--- Source material Enclosed Below ---

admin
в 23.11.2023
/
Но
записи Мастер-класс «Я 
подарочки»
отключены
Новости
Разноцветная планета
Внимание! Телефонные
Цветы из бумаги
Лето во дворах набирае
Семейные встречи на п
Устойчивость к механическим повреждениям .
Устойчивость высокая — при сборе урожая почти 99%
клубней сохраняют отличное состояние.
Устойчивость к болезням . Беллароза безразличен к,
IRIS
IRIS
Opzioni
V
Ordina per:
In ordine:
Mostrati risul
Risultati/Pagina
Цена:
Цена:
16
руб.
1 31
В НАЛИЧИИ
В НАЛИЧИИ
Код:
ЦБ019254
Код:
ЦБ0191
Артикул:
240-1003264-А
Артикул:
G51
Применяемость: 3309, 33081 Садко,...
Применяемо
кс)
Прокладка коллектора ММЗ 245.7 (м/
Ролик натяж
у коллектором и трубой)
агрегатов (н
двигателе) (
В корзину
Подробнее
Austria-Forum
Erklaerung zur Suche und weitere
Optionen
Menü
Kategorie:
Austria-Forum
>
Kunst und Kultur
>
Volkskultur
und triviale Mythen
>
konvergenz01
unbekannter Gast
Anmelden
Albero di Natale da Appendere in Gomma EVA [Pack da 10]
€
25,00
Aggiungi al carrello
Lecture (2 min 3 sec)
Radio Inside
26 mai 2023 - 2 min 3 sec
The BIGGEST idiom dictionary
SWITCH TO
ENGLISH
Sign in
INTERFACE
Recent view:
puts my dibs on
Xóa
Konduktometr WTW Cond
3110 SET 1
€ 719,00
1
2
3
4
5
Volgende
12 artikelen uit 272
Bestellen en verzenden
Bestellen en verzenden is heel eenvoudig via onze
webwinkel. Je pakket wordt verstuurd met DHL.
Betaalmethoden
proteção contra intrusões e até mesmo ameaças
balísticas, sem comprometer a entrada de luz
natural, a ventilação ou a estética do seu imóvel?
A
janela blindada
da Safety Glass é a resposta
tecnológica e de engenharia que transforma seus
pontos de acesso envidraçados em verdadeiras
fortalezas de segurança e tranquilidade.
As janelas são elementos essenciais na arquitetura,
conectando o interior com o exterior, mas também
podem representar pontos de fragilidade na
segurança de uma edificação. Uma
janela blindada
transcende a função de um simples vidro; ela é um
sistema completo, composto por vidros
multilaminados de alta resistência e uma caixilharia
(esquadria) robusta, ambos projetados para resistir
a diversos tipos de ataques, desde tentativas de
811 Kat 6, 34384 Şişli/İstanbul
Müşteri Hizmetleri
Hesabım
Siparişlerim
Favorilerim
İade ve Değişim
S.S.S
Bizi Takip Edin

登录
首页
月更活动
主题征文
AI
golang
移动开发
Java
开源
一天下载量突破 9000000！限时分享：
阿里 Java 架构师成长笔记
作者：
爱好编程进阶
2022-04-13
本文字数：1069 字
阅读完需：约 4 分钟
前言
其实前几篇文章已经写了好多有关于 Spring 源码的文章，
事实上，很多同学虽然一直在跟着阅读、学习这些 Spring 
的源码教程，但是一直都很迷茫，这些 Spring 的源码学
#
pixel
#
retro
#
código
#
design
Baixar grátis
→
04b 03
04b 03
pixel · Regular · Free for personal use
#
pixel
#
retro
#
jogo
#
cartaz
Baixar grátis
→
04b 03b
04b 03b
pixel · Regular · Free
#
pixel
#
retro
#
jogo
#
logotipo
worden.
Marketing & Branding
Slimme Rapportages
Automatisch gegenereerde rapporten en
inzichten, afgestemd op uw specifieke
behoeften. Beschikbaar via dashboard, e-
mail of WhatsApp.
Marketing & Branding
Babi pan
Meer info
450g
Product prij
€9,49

--- End of Enclosed Source material ---

■ Task objective
The listing above is to be transcribed exactly. Include every line.

■ Response
admin
в 23.11.2023
/
Но
записи Мастер-класс «Я 
подарочки»
отключены
Новости
Разноцветная планета
Внимание! Телефонные
Цветы из бумаги
Лето во дворах набирае
Семейные встречи на п
Устойчивость к механическим повреждениям .
Устойчивость высокая — при сборе урожая почти 99%
клубней сохраняют отличное состояние.
Устойчивость к болезням . Беллароза безразличен к,
IRIS
IRIS
Opzioni
V
Ordina per:
In ordine:
Mostrati risul
Risultati/Pagina
Цена:
Цена:
16
руб.
1 31
В НАЛИЧИИ
В НАЛИЧИИ
Код:
ЦБ019254
Код:
ЦБ0191
Артикул:
240-1003264-А
Артикул:
G51
Применяемость: 3309, 33081 Садко,...
Применяемо
кс)
Прокладка коллектора ММЗ 245.7 (м/
Ролик натяж
у коллектором и трубой)
агрегатов (н
двигателе) (
В корзину
Подробнее
Austria-Forum
Erklaerung zur Suche und weitere
Optionen
Menü
Kategorie:
Austria-Forum
>
Kunst und Kultur
>
Volkskultur
und triviale Mythen
>
konvergenz01
unbekannter Gast
Anmelden
Albero di Natale da Appendere in Gomma EVA [Pack da 10]
€
25,00
Aggiungi al carrello
Lecture (2 min 3 sec)
Radio Inside
26 mai 2023 - 2 min 3 sec
The BIGGEST idiom dictionary
SWITCH TO
ENGLISH
Sign in
INTERFACE
Recent view:
puts my dibs on
Xóa
Konduktometr WTW Cond
3110 SET 1
€ 719,00
1
2
3
4
5
Volgende
12 artikelen uit 272
Bestellen en verzenden
Bestellen en verzenden is heel eenvoudig via onze
webwinkel. Je pakket wordt verstuurd met DHL.
Betaalmethoden
proteção contra intrusões e até mesmo ameaças
balísticas, sem comprometer a entrada de luz
natural, a ventilação ou a estética do seu imóvel?
A
janela blindada
da Safety Glass é a resposta
tecnológica e de engenharia que transforma seus
pontos de acesso envidraçados em verdadeiras
fortalezas de segurança e tranquilidade.
As janelas são elementos essenciais na arquitetura,
conectando o interior com o exterior, mas também
podem representar pontos de fragilidade na
segurança de uma edificação. Uma
janela blindada
transcende a função de um simples vidro; ela é um
sistema completo, composto por vidros
multilaminados de alta resistência e uma caixilharia
(esquadria) robusta, ambos projetados para resistir
a diversos tipos de ataques, desde tentativas de
811 Kat 6, 34384 Şişli/İstanbul
Müşteri Hizmetleri
Hesabım
Siparişlerim
Favorilerim
İade ve Değişim
S.S.S
Bizi Takip Edin

登录
首页
月更活动
主题征文
AI
golang
移动开发
Java
开源
一天下载量突破 9000000！限时分享：
阿里 Java 架构师成长笔记
作者：
爱好编程进阶
2022-04-13
本文字数：1069 字
阅读完需：约 4 分钟
前言
其实前几篇文章已经写了好多有关于 Spring 源码的文章，
事实上，很多同学虽然一直在跟着阅读、学习这些 Spring 
的源码教程，但是一直都很迷茫，这些 Spring 的源码学
#
pixel
#
retro
#
código
#
design
Baixar grátis
→
04b 03
04b 03
pixel · Regular · Free for personal use
#
pixel
#
retro
#
jogo
#
cartaz
Baixar grátis
→
04b 03b
04b 03b
pixel · Regular · Free
#
pixel
#
retro
#
jogo
#
logotipo
worden.
Marketing & Branding
Slimme Rapportages
Automatisch gegenereerde rapporten en
inzichten, afgestemd op uw specifieke
behoeften. Beschikbaar via dashboard, e-
mail of WhatsApp.
Marketing & Branding
Babi pan
Meer info
450g
Product prij
€9,49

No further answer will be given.